Given exercise A
According to the passage on the Sheriff's Volunteer Patrol, roughly how many members does the patrol have at the Encinitas station?
Given exercise B
From the passage on the Sheriff's Volunteer Patrol, return the stretch that begins at the words "The volunteers —" and stops after "or broken into.".

───── Extract provided ─────

Helping to calm traffic at Paul Ecke Central is only one of the functions of the Sheriff’s Volunteer Patrol, which has about 40 members in the Encinitas Sheriff’s station that perform tasks throughout the station’s service area, which includes Solana Beach, Del Mar, Rancho Santa Fe and the surrounding unincorporated communities.
The volunteers — all over the age of 50 and none with any formal public safety experience — handle a number of the duties that free up sworn deputies to handle more important functions, including crowd control at large events, delivering documents from the sheriff’s station to the courthouse and back, taking sheriff’s vehicles in for maintenance.
“I think our most important function is that we keep the deputies on the beat,” Jerome said.
In addition, the volunteer patrol has two other functions that provide a key public service that the public rarely hears about, said Larry Peetoom, who heads the Encinitas chapter. The first is a “vacation check” program, where the volunteers will daily check on the homes of people on vacation to ensure they haven’t been vandalized or broken into.
The second is a program called “You Are Not Alone,” which provides volunteer assistance to seniors who live at home with limited mobility. They check in with the seniors by phone once a day and visit them at home once a week.
“Sometimes, the volunteer is the only personal interaction the senior will have in a day, so in that sense the work is really rewarding,” Peetoom said.

───── Stored records ─────

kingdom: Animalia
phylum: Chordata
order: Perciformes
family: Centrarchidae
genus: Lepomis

─────
───── Stored records ─────

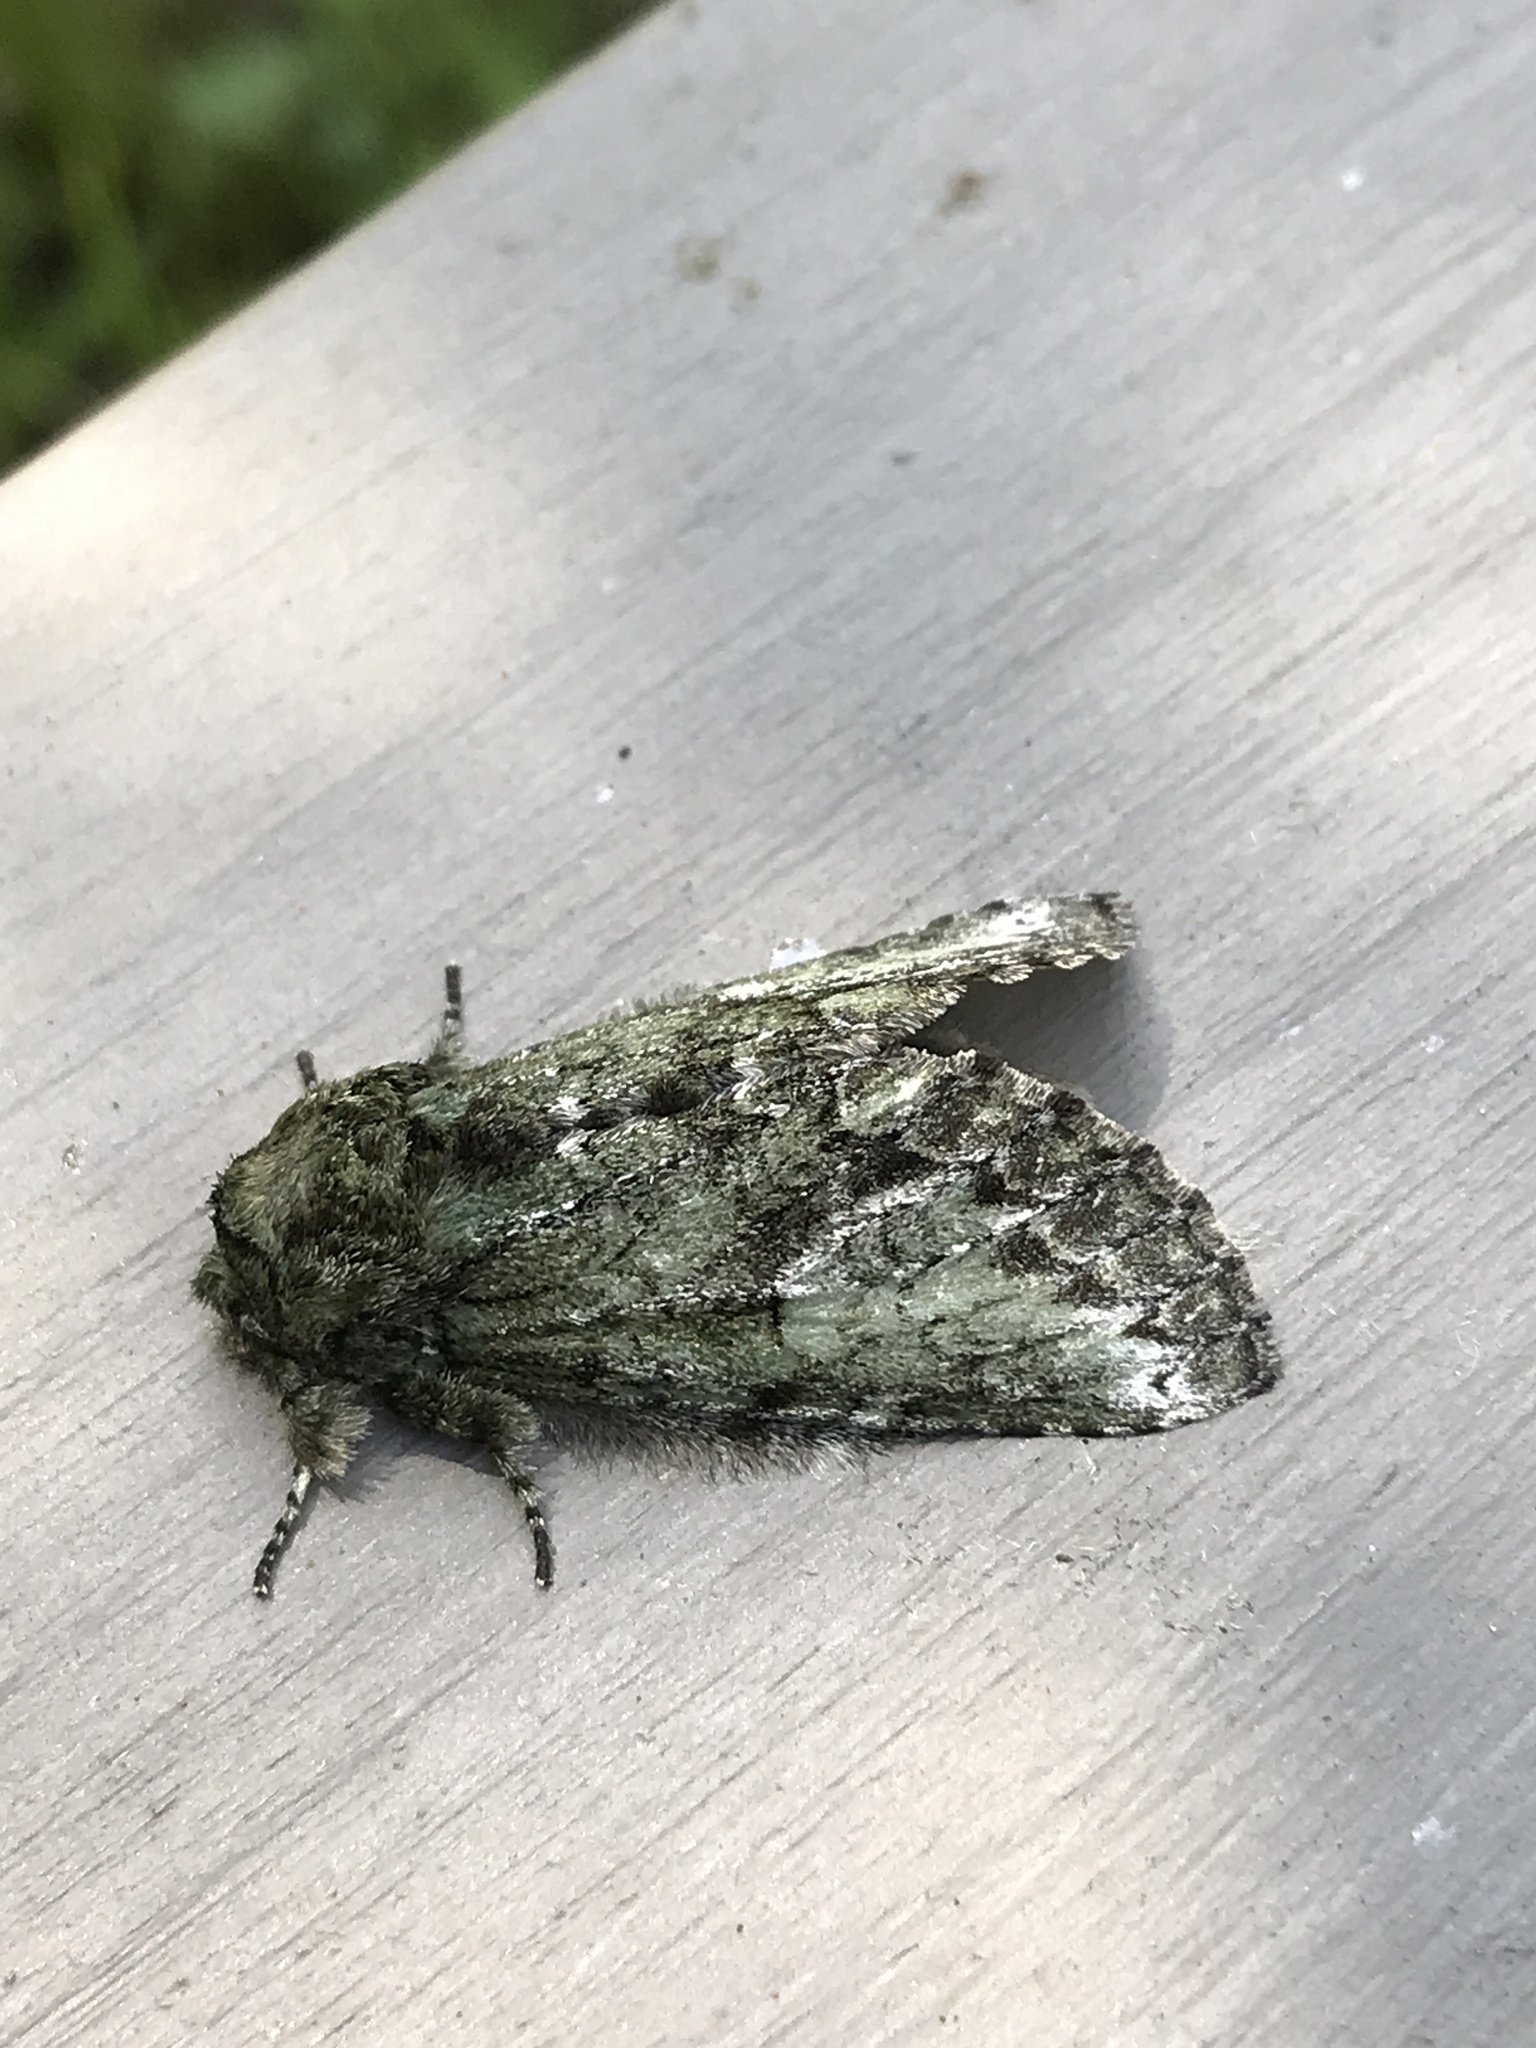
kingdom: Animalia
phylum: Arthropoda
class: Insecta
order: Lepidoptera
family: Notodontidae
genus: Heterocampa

─────
───── Stored records ─────

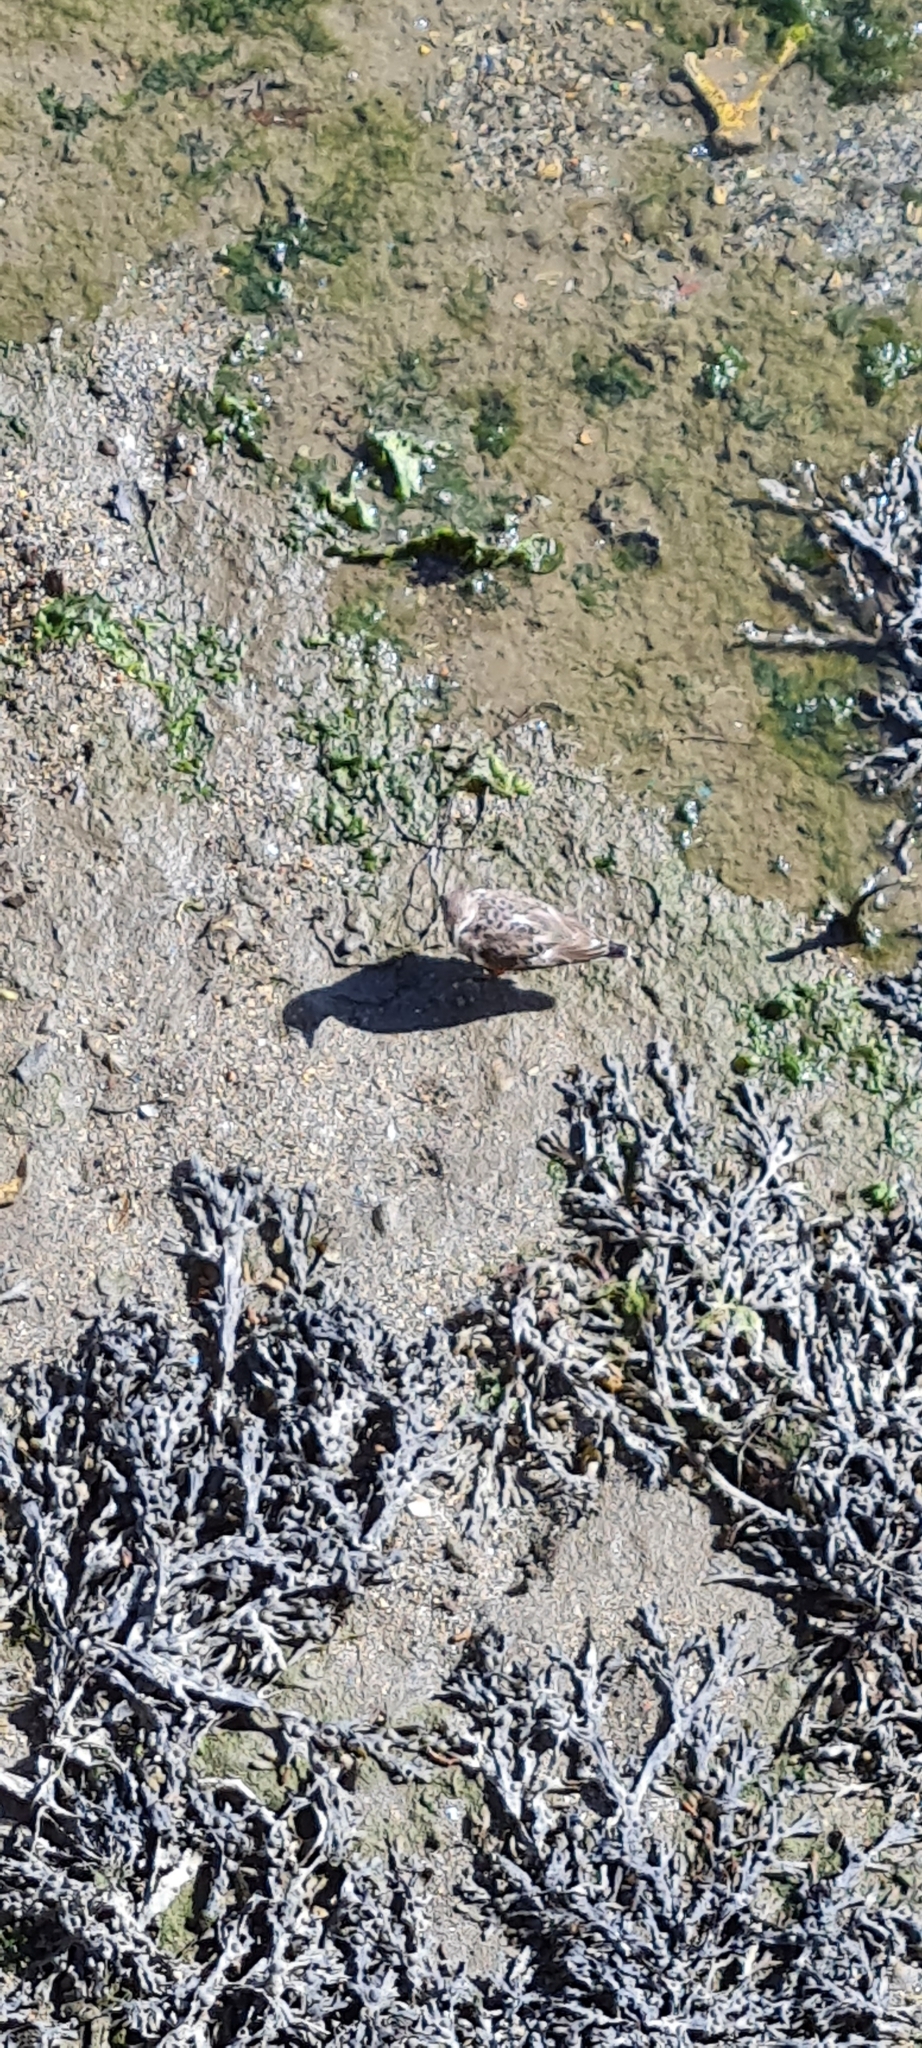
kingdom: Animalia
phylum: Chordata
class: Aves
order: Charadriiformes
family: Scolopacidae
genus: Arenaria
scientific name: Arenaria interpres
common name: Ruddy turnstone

─────

Worked solution A
About 40 members.

Worked solution B
The volunteers — all over the age of 50 and none with any formal public safety experience — handle a number of the duties that free up sworn deputies to handle more important functions, including crowd control at large events, delivering documents from the sheriff’s station to the courthouse and back, taking sheriff’s vehicles in for maintenance.
“I think our most important function is that we keep the deputies on the beat,” Jerome said.
In addition, the volunteer patrol has two other functions that provide a key public service that the public rarely hears about, said Larry Peetoom, who heads the Encinitas chapter. The first is a “vacation check” program, where the volunteers will daily check on the homes of people on vacation to ensure they haven’t been vandalized or broken into.